Work instruction 1. In the post about NIH grant review, reproduce the passage from "Back to our" up to and including "the source [9].".
Work instruction 2. In the post about NIH grant review, how much time do the other panel reviewers have to scan an application when the three assigned reviewers disagree?

Why would you want to leave points on the table when your NIH Grant is reviewed[1]?

Jan 24 2012 Published by under Grant Review, Grantsmanship, NIH Careerism

It is well established that approximately 85.473% of the battle when it comes to NIH Grantsmithing is making it easy for the reviewers to grasp your point[2].

Really easy.

Many bloggers have described the fact that you need to think about your audience. The grant reviewer in my mind's eye is an overworked, grant-stressed, paper-decision-major-revision, lab disaster supervising PI who has finally cracked your grant open at 10 pm after putting his kids to bed, throwing some laundry in, running the dishes and making lunches for tomorrow's schoolday. . Plus, she may have an infant squirming and latching on poorly at the same time. Still licking wounds from the last disappointing summary statement from his or her own grant application.That's if you are lucky.

If you are unlucky she is getting serious about reviewing your grant while crammed in coach on the way to Bethesda for the actual meeting. And is planning on submitting the written critique the moment she hits the free wifi at the airport....

Then, should your application be so lucky as to be discussed, realize this, Dear Reader. The three assigned reviewers may have had the time, if they had the inclination, to pour over your application at leisure.

The rest of the panel? Not so much.

It is the rare reviewer who has read through the entire panel's worth of applications in detail. And if there appears to be a disagreement between the three assigned reviewers during discussion, these other reviewers have something on the order of 10-15 minutes to scan through your application to attempt to resolve matters in their own mind.

You want their job to be as easy as possible. This is why I hammer away at the creation of blank space, headings, clear figures and direct writing. You know this. What many people don't seem to realize is that your selection of citation style matters as well.

A lot.

Some folks seem to think that it doesn't matter[3] or that the NIH insists on numbered citation styles[4].

[As a bit of a sidebar, before I go too deep, there is absolutely nothing about grant review that is fixed in stone. So if you know people who always use the numbered citations and get funded[5], bully for them. But realize they got the award despite a lapse in grantsmithing[6], not because it is unimportant.]

Back to our story, it appears some of this confusion may be attributable to Endnote, as one authority claims that the Endnote style for "NIH" is numbered[7,8]. I have recently tested this on my Endnote X4 for Windows and I find this assertion to be untrue. My style for NIH (default installation) is Author, Date style, not numbered.

but still. If you have some version of Endnote that has a particular style for "NIH" don't you think you'd better check to see what the rules say? I mean, you could have a template grant from some idiot that uses Georgia font but you know to put it in the Arial, no? Or if your sample page is in 12pt font, you go and see what the rules actually say, right? So why would you take what some non-NIH entity says about the style for citation? I mean, you could ask the Twitts[8a]...but why not check the source [9].

Provide a bibliography of any references cited in the Project Narrative. Each reference must include the names of all authors (in the same sequence in which they appear in the publication), the article and journal title, book title, volume number, page numbers, and year of publication.

emphasis added- no reshuffling of "co-contribution" authors permitted!

also,

When citing articles that fall under the Public Access Policy, were authored or co-authored by the applicant and arose from NIH support, provide the NIH Manuscript Submission reference number (e.g., NIHMS97531) or the PubMed Central (PMC) reference number (e.g., PMCID234567) for each article. If the PMCID is not yet available because the Journal submits articles directly to PMC on behalf of their authors, indicate “PMC Journal – In Process.”

Extracted records.
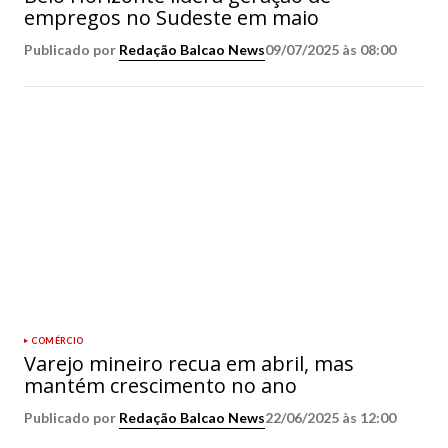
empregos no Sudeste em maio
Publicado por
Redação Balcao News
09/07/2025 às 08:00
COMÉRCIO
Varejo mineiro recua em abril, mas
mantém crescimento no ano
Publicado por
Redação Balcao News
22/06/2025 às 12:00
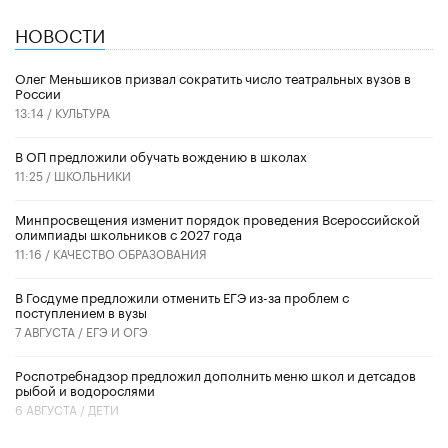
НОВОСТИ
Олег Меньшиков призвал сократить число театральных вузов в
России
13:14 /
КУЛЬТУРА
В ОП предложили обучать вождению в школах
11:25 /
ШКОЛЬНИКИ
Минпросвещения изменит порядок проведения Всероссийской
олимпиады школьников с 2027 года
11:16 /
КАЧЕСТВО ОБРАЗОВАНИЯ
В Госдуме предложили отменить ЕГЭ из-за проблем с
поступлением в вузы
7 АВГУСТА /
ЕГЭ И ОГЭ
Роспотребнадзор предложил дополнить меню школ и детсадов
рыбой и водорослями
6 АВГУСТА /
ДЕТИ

Worked solution 1.
Back to our story, it appears some of this confusion may be attributable to Endnote, as one authority claims that the Endnote style for "NIH" is numbered[7,8]. I have recently tested this on my Endnote X4 for Windows and I find this assertion to be untrue. My style for NIH (default installation) is Author, Date style, not numbered.

but still. If you have some version of Endnote that has a particular style for "NIH" don't you think you'd better check to see what the rules say? I mean, you could have a template grant from some idiot that uses Georgia font but you know to put it in the Arial, no? Or if your sample page is in 12pt font, you go and see what the rules actually say, right? So why would you take what some non-NIH entity says about the style for citation? I mean, you could ask the Twitts[8a]...but why not check the source [9].

Worked solution 2. Something on the order of 10-15 minutes.